AT&T’s Q1: 2.7 Million iPhones, 1.9 Million New Subs and a Nasty Charge
Reporting first-quarter earnings this morning, AT&T said it added 1.9 million new wireless subscribers during the period (see chart below; click to enlarge).
It was the biggest first-quarter gain in the company’s history and an impressive achievement, but it was undermined by a large health-care expense. A $995 million charge related to the new federal health-care law dragged AT&T’s first-quarter earnings down 21 percent. Even the 2.7 million iPhones AT&T activated during the period couldn’t offset the expense.
Pity. Because excluding that charge, AT&T would have earned 59 cents a share, five cents more than the Street had been looking for.

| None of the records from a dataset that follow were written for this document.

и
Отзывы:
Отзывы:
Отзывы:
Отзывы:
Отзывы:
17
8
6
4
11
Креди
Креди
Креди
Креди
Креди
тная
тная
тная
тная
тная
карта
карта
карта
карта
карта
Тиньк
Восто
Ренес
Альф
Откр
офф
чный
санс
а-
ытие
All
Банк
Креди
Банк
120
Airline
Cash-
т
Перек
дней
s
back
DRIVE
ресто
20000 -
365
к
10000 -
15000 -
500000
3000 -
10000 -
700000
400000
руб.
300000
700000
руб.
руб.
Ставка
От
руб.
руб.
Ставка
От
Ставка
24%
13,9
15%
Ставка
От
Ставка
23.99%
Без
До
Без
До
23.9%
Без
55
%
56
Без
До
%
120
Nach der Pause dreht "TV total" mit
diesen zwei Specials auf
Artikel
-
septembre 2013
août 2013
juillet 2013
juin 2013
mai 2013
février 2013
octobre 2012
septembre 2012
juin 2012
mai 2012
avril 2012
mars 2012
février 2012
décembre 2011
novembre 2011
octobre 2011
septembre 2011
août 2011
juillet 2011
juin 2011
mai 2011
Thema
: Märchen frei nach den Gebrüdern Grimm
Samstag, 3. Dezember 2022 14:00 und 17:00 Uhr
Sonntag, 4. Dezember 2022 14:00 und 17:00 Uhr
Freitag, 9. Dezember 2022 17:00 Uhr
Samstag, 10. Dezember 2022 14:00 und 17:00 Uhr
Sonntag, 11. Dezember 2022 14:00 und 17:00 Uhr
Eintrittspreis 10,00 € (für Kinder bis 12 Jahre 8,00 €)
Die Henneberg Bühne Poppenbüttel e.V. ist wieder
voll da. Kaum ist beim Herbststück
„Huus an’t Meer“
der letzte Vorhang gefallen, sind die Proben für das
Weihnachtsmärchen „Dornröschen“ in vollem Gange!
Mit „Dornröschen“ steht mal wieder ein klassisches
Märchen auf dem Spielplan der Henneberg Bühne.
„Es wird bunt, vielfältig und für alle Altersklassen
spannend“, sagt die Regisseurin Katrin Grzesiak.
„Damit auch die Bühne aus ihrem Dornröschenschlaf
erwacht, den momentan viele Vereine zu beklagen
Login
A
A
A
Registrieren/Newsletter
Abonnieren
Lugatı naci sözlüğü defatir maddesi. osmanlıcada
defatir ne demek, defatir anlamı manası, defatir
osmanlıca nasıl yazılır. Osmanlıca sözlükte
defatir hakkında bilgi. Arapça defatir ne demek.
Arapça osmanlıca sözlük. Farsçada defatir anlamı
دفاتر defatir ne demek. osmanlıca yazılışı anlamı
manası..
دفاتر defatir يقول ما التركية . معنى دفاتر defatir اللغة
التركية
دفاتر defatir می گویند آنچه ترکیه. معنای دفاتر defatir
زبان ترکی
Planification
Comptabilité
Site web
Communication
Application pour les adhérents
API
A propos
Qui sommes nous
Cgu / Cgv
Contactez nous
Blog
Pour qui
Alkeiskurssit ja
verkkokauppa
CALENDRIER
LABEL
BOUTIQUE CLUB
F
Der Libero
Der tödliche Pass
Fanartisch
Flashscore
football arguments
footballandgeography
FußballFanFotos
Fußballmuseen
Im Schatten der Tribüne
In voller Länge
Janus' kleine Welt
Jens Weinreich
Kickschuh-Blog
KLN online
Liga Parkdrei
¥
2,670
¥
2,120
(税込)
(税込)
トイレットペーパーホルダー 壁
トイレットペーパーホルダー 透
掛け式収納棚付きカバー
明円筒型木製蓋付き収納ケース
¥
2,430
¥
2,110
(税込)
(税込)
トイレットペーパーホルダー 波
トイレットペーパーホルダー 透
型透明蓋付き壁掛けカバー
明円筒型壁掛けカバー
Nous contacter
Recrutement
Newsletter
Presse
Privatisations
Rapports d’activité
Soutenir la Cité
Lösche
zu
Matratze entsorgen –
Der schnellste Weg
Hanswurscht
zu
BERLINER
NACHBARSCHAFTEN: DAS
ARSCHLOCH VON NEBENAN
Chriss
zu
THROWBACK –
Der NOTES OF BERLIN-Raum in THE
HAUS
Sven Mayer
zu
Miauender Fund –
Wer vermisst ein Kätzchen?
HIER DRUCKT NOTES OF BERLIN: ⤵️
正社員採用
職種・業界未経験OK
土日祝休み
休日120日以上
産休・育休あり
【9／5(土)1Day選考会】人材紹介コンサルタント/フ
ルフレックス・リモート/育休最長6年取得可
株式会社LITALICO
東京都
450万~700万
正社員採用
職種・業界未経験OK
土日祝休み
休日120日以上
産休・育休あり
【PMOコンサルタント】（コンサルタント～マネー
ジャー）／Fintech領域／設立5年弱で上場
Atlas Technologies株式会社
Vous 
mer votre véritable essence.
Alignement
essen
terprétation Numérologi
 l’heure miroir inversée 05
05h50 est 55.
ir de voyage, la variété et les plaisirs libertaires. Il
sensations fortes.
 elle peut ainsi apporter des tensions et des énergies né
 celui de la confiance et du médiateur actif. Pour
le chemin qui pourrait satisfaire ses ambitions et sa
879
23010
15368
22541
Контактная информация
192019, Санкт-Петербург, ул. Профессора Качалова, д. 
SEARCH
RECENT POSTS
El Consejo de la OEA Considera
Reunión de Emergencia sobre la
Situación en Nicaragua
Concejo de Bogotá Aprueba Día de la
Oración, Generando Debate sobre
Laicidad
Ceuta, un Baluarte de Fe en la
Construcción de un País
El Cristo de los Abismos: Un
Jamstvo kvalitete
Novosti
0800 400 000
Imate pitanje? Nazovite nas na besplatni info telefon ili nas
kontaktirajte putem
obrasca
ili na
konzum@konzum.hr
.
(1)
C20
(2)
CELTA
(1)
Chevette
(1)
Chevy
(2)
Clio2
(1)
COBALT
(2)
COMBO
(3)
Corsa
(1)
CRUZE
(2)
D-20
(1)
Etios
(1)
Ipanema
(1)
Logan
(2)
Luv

For the quarter, AT&T (T) posted revenue of $30.65 billion and profit of $2.48 billion, or 42 cents a share, well below the $3.13 billion, or 53 cents a share, the carrier reported a year earlier. A bit of a miss since the Street had been expecting earnings of 54 cents a share on $30.73 billion in revenue.
Still, as I noted earlier, the company’s wireless division is doing quite well. Sales there rose 8.2 percent to $13.89 billion, bringing the company’s total wireless subscriber base to 87 million. Not bad, considering that Verizon (VZ), the nation’s largest wireless carrier, claims about 91 million customers.